De toute façon, ces expéditions sont profitables. Les ailes des papillons Morpho blancs atteignent des prix exorbitants. Mais toutes les fourrures de papillon ont une grande valeur. Même les peaux de chenille sont chargées dans les cales des cargos spatiaux avec le soin apporté ailleurs au platine et aux diamants.

Les basses terres sont restées le paradis des chasseurs. Les amateurs de safaris viennent nombreux sur la planète dont Burl est maintenant le président. Parfois, ils en repartent, non pas déçus… mais un peu effrayés. Traquer et vaincre un grand hanneton, c’est un sport magnifique. Mais tout le monde ne tient pas à combattre les araignées à la lance comme les guides insistent pour le faire.

Il y a quelque temps, Burl reçut la visite d’un président de planète. Le président de Sumor XI. Burl l’avait invité à chasser.

Sumor XI est une planète extrêmement civilisée sur laquelle la vie est facile, peut-être même trop facile.

Le président, grand chasseur devant l’Éternel, avait beaucoup d’affection pour Burl. Il admirait cet homme toujours jeune d’aspect malgré ses cheveux gris. Il appréciait l’hospitalité de sa maison, une maison devenue bien spacieuse depuis que les enfants avaient grandi. Il était même charmé par le manque de protocole. Il n’avait jamais vu demeure présidentielle où les chiens circulent librement et dorment sur des fourrures de phalène empereur qui valaient des fortunes partout ailleurs dans la galaxie.

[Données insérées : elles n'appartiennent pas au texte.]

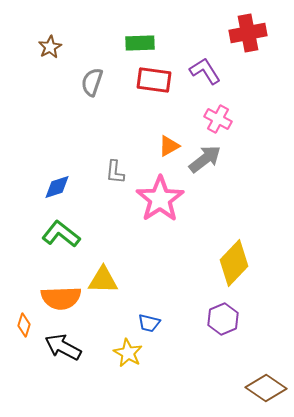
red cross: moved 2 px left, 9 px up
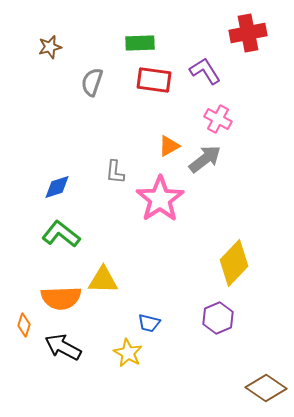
brown star: rotated 15 degrees clockwise
purple hexagon: moved 5 px left, 1 px up
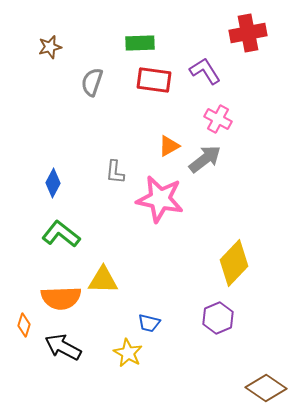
blue diamond: moved 4 px left, 4 px up; rotated 44 degrees counterclockwise
pink star: rotated 27 degrees counterclockwise
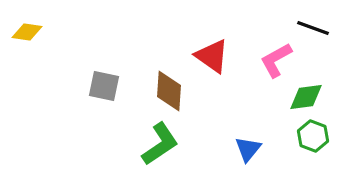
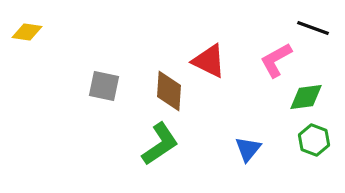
red triangle: moved 3 px left, 5 px down; rotated 9 degrees counterclockwise
green hexagon: moved 1 px right, 4 px down
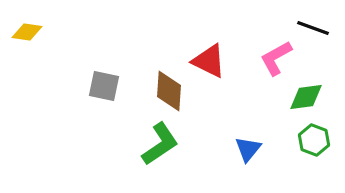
pink L-shape: moved 2 px up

Il n’empêche que, tout sportif et chasseur entraîné qu’il était, le président passa un très mauvais moment pendant la chasse.

En effet, Burl tint à sortir de l’avion et à combattre seul à la lance une gigantesque tarentule.

Burl tua sa tarentule. Mais son visiteur, pour grand chasseur qu’il fût, ne put s’empêcher de penser que Burl, en tant que président de planète, n’aurait pas dû risquer sa vie dans de telles conditions.

Saya, elle, trouva cet exploit tout naturel.